We are here to help you avoid summing up your journey to this incredible land as a nightmare. Here’s presenting you the “to dos” and “not to dos” while visiting and experiencing India – one of the most diverse countries in the world in terms of geography, ethnicity, cuisine, arts, culture and tradition.
What to do:
- Check that you are applying for the right Visa from the Indian embassies or consulates in your country. Different countries have different Visa norms.
- Be prepared to pay an “application fee” for your Visa application in case your Visa is being done by third party outsourced companies and not the embassies.
- Apply for the Protected Area Permit (PAP) along with your Visa application. [The PAP is required if you are visiting North-East India (Assam is exempted from this) and a few other parts like Andaman and Nicobar, Jammu and Kashmir, Lakshadweep, Rajasthan, Himachal Pradesh and Uttaranchal.]
- Choose the Multiple Entry Visa as they are more flexible than the others.
- Check the website of ‘Central Board of Excise and Customs’ beforehand to know what you are permitted to and what you are not permitted to bring from your country.
- Chalk out different areas of your interest beforehand and target the main festivities in one part of the country during your tour.
- Take the help of your friends in India (if you have any) to arrange a trustworthy tour guide who can take you to the places of your interest. If you don’t have a friend in India for that, you can trust your hotel concierge. The local tourism departments can be of help in this case.
- Connect through Gulf countries as this provides you with plenty of options to reduce your airfare. [Air Arabia, Etihad, Emirates, Qatar Airways are some of the options.]
- Book your tickets as early as possible.
- Look for the airlines which do not charge extra from foreigners (non-residents).
- Keep plenty of buffer time in hand for the in-between journeys through the congested streets and lanes of the big Indian cities.
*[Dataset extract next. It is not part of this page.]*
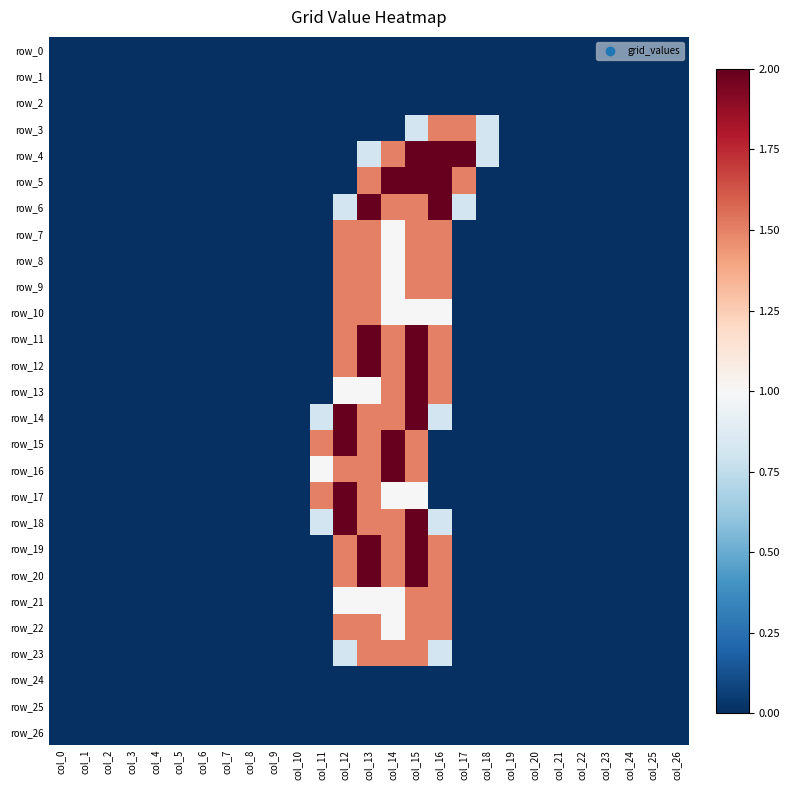

Which series has the largest total across all categories?

row_4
- Look for cheap domestic airlines for intercity travelling. Apart from the government airlines, there are plenty of private competitors (Indigo, Jet Airways, Spicejet etc.) too.
- Just ignore the touts. Go on with your business. Tell them a firm “NO” for whatever they are offering.
- Always carry your drinking water along.
- Take care of your belongings while in a crowded public place.
- Always consult your hotel concierge before going anywhere alone.
- Buy a local sim card for your cell phone for easy communication.
- Keep photocopies of your passport in the hotel locker.
What not to do:
- Don’t overstay your Visa tenure. Violation will cause hefty fines. [Keep in mind that Indian Visas are validated from the date of issuing and NOT the date of entering the country.]
- Don’t go for the airlines which apply separate charges for non-residents of India.
- Don’t go for street food stalls unless you are into experimenting.
- Don’t argue with the touts, just ignore them.
- Don’t let your tour planner do the research for you as they might miss many local attractions in their packages.
- Do not eat at open food stalls.
- Do not trust over friendly people.
- Do not take lift from unknown people.
- Do not give anything to the beggars.
- Do not buy any ticket from a third person. Always buy ticket from the correct counter by following the correct procedure.
India is rightly symbolised by its national flower – the Lotus. Here, amidst the filth, dirt, pollution and poverty, revolves of the wheel of life. The spirit of the nation spreads its diverse beauty to the world. People come here as guests and travellers, but with time and a strange bonding or attachment they gradually become one of the nation’s own. Each experience in India has something to cherish. Be well-prepared and India will give you whatever you have come here for.